WORK TASK
Reproduce all of the data exactly.

Extracted data entries
=== Begin Enclosure ===
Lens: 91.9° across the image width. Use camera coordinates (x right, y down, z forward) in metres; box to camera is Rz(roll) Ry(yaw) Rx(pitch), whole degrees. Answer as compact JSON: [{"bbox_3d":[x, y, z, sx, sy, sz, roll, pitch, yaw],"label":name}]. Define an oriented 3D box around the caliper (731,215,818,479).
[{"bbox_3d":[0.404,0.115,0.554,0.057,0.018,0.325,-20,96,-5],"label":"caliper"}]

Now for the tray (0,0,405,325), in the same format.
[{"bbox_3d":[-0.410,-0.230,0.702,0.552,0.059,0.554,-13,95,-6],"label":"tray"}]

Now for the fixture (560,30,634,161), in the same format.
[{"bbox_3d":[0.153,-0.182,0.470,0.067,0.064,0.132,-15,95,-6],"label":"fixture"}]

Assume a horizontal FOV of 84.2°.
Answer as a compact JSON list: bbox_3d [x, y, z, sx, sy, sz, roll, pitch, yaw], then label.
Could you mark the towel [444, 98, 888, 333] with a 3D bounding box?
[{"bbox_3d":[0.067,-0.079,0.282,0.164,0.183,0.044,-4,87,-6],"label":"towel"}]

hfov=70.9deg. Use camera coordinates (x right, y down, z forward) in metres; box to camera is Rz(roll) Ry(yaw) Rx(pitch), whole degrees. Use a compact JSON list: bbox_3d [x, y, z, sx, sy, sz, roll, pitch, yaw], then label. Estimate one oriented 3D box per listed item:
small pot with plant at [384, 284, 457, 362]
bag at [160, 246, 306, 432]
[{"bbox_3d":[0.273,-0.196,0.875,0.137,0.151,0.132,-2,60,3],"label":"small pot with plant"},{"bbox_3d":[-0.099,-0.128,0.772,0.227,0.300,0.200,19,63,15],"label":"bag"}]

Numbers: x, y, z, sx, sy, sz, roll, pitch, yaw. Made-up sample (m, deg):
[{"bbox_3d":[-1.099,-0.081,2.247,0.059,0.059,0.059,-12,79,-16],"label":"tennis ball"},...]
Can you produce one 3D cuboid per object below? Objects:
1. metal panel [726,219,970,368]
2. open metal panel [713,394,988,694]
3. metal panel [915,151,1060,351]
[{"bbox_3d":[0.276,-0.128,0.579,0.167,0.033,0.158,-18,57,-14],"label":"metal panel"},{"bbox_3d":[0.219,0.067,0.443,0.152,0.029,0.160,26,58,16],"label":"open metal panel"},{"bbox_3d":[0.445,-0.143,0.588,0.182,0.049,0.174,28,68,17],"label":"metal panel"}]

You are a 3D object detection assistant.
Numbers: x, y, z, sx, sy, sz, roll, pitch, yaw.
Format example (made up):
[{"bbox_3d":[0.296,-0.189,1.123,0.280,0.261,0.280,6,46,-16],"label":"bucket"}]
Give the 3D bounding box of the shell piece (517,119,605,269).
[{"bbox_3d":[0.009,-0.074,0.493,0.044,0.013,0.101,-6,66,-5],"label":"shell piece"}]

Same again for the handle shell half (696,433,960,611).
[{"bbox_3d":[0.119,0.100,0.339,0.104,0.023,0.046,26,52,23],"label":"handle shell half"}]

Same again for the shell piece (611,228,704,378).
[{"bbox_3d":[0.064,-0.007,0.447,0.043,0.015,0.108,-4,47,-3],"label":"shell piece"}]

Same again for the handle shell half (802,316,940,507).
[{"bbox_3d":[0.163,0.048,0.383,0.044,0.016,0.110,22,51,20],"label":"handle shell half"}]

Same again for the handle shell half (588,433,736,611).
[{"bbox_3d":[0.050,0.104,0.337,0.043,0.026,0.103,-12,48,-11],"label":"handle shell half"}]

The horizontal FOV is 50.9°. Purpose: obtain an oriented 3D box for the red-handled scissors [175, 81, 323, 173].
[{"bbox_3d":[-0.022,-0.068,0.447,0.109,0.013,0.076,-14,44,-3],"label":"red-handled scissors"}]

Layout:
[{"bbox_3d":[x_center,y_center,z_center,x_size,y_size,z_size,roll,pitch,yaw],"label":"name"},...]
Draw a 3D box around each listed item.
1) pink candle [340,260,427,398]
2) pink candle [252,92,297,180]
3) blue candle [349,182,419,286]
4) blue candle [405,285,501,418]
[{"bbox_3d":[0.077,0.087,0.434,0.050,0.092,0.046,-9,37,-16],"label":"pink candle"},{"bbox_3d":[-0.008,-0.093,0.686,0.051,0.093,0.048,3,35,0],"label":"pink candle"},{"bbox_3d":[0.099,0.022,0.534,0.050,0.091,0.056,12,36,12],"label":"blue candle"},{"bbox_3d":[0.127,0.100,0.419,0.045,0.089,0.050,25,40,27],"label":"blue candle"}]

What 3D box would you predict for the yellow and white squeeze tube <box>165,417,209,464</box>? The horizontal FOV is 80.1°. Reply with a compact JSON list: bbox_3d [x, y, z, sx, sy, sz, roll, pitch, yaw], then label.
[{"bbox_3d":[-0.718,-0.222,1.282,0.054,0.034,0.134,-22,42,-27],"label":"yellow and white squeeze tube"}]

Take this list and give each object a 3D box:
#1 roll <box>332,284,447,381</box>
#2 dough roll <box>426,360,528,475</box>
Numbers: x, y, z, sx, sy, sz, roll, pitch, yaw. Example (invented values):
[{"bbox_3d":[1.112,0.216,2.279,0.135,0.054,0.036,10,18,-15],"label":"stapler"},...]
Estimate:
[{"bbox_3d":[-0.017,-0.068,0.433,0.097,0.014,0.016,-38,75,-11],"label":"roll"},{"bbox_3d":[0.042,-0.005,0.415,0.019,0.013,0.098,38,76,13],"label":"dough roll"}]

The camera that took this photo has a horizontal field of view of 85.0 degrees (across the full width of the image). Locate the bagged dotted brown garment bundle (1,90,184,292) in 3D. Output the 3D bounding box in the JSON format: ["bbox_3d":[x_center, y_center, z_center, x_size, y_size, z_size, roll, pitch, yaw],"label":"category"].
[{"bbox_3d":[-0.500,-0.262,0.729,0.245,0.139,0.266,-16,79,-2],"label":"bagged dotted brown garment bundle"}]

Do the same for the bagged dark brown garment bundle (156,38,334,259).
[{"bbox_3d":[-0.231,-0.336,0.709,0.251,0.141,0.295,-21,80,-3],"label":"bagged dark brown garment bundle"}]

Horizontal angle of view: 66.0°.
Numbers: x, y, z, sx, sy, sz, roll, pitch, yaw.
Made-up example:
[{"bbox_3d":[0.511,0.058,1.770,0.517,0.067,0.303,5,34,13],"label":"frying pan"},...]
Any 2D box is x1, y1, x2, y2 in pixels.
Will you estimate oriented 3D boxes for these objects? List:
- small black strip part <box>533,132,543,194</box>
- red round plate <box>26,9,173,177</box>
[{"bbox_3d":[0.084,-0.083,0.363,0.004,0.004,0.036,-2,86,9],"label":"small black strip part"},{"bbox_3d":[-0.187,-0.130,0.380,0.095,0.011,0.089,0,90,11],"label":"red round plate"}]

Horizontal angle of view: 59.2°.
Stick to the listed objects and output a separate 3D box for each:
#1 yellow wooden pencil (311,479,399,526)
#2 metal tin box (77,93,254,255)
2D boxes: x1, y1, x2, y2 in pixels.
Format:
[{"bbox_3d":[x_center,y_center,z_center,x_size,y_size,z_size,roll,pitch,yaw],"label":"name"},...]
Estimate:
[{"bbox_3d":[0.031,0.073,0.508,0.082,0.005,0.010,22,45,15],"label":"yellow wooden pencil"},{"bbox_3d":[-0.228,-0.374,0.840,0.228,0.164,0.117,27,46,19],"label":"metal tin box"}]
=== End Enclosure ===
THE ANSWER
Lens: 91.9° across the image width. Use camera coordinates (x right, y down, z forward) in metres; box to camera is Rz(roll) Ry(yaw) Rx(pitch), whole degrees. Answer as compact JSON: [{"bbox_3d":[x, y, z, sx, sy, sz, roll, pitch, yaw],"label":name}]. Define an oriented 3D box around the caliper (731,215,818,479).
[{"bbox_3d":[0.404,0.115,0.554,0.057,0.018,0.325,-20,96,-5],"label":"caliper"}]

Now for the tray (0,0,405,325), in the same format.
[{"bbox_3d":[-0.410,-0.230,0.702,0.552,0.059,0.554,-13,95,-6],"label":"tray"}]

Now for the fixture (560,30,634,161), in the same format.
[{"bbox_3d":[0.153,-0.182,0.470,0.067,0.064,0.132,-15,95,-6],"label":"fixture"}]

Assume a horizontal FOV of 84.2°.
Answer as a compact JSON list: bbox_3d [x, y, z, sx, sy, sz, roll, pitch, yaw], then label.
Could you mark the towel [444, 98, 888, 333] with a 3D bounding box?
[{"bbox_3d":[0.067,-0.079,0.282,0.164,0.183,0.044,-4,87,-6],"label":"towel"}]

hfov=70.9deg. Use camera coordinates (x right, y down, z forward) in metres; box to camera is Rz(roll) Ry(yaw) Rx(pitch), whole degrees. Use a compact JSON list: bbox_3d [x, y, z, sx, sy, sz, roll, pitch, yaw], then label. Estimate one oriented 3D box per listed item:
small pot with plant at [384, 284, 457, 362]
bag at [160, 246, 306, 432]
[{"bbox_3d":[0.273,-0.196,0.875,0.137,0.151,0.132,-2,60,3],"label":"small pot with plant"},{"bbox_3d":[-0.099,-0.128,0.772,0.227,0.300,0.200,19,63,15],"label":"bag"}]

Numbers: x, y, z, sx, sy, sz, roll, pitch, yaw. Made-up sample (m, deg):
[{"bbox_3d":[-1.099,-0.081,2.247,0.059,0.059,0.059,-12,79,-16],"label":"tennis ball"},...]
Can you produce one 3D cuboid per object below? Objects:
1. metal panel [726,219,970,368]
2. open metal panel [713,394,988,694]
3. metal panel [915,151,1060,351]
[{"bbox_3d":[0.276,-0.128,0.579,0.167,0.033,0.158,-18,57,-14],"label":"metal panel"},{"bbox_3d":[0.219,0.067,0.443,0.152,0.029,0.160,26,58,16],"label":"open metal panel"},{"bbox_3d":[0.445,-0.143,0.588,0.182,0.049,0.174,28,68,17],"label":"metal panel"}]

You are a 3D object detection assistant.
Numbers: x, y, z, sx, sy, sz, roll, pitch, yaw.
Format example (made up):
[{"bbox_3d":[0.296,-0.189,1.123,0.280,0.261,0.280,6,46,-16],"label":"bucket"}]
Give the 3D bounding box of the shell piece (517,119,605,269).
[{"bbox_3d":[0.009,-0.074,0.493,0.044,0.013,0.101,-6,66,-5],"label":"shell piece"}]

Same again for the handle shell half (696,433,960,611).
[{"bbox_3d":[0.119,0.100,0.339,0.104,0.023,0.046,26,52,23],"label":"handle shell half"}]

Same again for the shell piece (611,228,704,378).
[{"bbox_3d":[0.064,-0.007,0.447,0.043,0.015,0.108,-4,47,-3],"label":"shell piece"}]

Same again for the handle shell half (802,316,940,507).
[{"bbox_3d":[0.163,0.048,0.383,0.044,0.016,0.110,22,51,20],"label":"handle shell half"}]

Same again for the handle shell half (588,433,736,611).
[{"bbox_3d":[0.050,0.104,0.337,0.043,0.026,0.103,-12,48,-11],"label":"handle shell half"}]

The horizontal FOV is 50.9°. Purpose: obtain an oriented 3D box for the red-handled scissors [175, 81, 323, 173].
[{"bbox_3d":[-0.022,-0.068,0.447,0.109,0.013,0.076,-14,44,-3],"label":"red-handled scissors"}]

Layout:
[{"bbox_3d":[x_center,y_center,z_center,x_size,y_size,z_size,roll,pitch,yaw],"label":"name"},...]
Draw a 3D box around each listed item.
1) pink candle [340,260,427,398]
2) pink candle [252,92,297,180]
3) blue candle [349,182,419,286]
4) blue candle [405,285,501,418]
[{"bbox_3d":[0.077,0.087,0.434,0.050,0.092,0.046,-9,37,-16],"label":"pink candle"},{"bbox_3d":[-0.008,-0.093,0.686,0.051,0.093,0.048,3,35,0],"label":"pink candle"},{"bbox_3d":[0.099,0.022,0.534,0.050,0.091,0.056,12,36,12],"label":"blue candle"},{"bbox_3d":[0.127,0.100,0.419,0.045,0.089,0.050,25,40,27],"label":"blue candle"}]

What 3D box would you predict for the yellow and white squeeze tube <box>165,417,209,464</box>? The horizontal FOV is 80.1°. Reply with a compact JSON list: bbox_3d [x, y, z, sx, sy, sz, roll, pitch, yaw], then label.
[{"bbox_3d":[-0.718,-0.222,1.282,0.054,0.034,0.134,-22,42,-27],"label":"yellow and white squeeze tube"}]

Take this list and give each object a 3D box:
#1 roll <box>332,284,447,381</box>
#2 dough roll <box>426,360,528,475</box>
Numbers: x, y, z, sx, sy, sz, roll, pitch, yaw. Example (invented values):
[{"bbox_3d":[1.112,0.216,2.279,0.135,0.054,0.036,10,18,-15],"label":"stapler"},...]
Estimate:
[{"bbox_3d":[-0.017,-0.068,0.433,0.097,0.014,0.016,-38,75,-11],"label":"roll"},{"bbox_3d":[0.042,-0.005,0.415,0.019,0.013,0.098,38,76,13],"label":"dough roll"}]

The camera that took this photo has a horizontal field of view of 85.0 degrees (across the full width of the image). Locate the bagged dotted brown garment bundle (1,90,184,292) in 3D. Output the 3D bounding box in the JSON format: ["bbox_3d":[x_center, y_center, z_center, x_size, y_size, z_size, roll, pitch, yaw],"label":"category"].
[{"bbox_3d":[-0.500,-0.262,0.729,0.245,0.139,0.266,-16,79,-2],"label":"bagged dotted brown garment bundle"}]

Do the same for the bagged dark brown garment bundle (156,38,334,259).
[{"bbox_3d":[-0.231,-0.336,0.709,0.251,0.141,0.295,-21,80,-3],"label":"bagged dark brown garment bundle"}]

Horizontal angle of view: 66.0°.
Numbers: x, y, z, sx, sy, sz, roll, pitch, yaw.
Made-up example:
[{"bbox_3d":[0.511,0.058,1.770,0.517,0.067,0.303,5,34,13],"label":"frying pan"},...]
Any 2D box is x1, y1, x2, y2 in pixels.
Will you estimate oriented 3D boxes for these objects? List:
- small black strip part <box>533,132,543,194</box>
- red round plate <box>26,9,173,177</box>
[{"bbox_3d":[0.084,-0.083,0.363,0.004,0.004,0.036,-2,86,9],"label":"small black strip part"},{"bbox_3d":[-0.187,-0.130,0.380,0.095,0.011,0.089,0,90,11],"label":"red round plate"}]

Horizontal angle of view: 59.2°.
Stick to the listed objects and output a separate 3D box for each:
#1 yellow wooden pencil (311,479,399,526)
#2 metal tin box (77,93,254,255)
2D boxes: x1, y1, x2, y2 in pixels.
Format:
[{"bbox_3d":[x_center,y_center,z_center,x_size,y_size,z_size,roll,pitch,yaw],"label":"name"},...]
Estimate:
[{"bbox_3d":[0.031,0.073,0.508,0.082,0.005,0.010,22,45,15],"label":"yellow wooden pencil"},{"bbox_3d":[-0.228,-0.374,0.840,0.228,0.164,0.117,27,46,19],"label":"metal tin box"}]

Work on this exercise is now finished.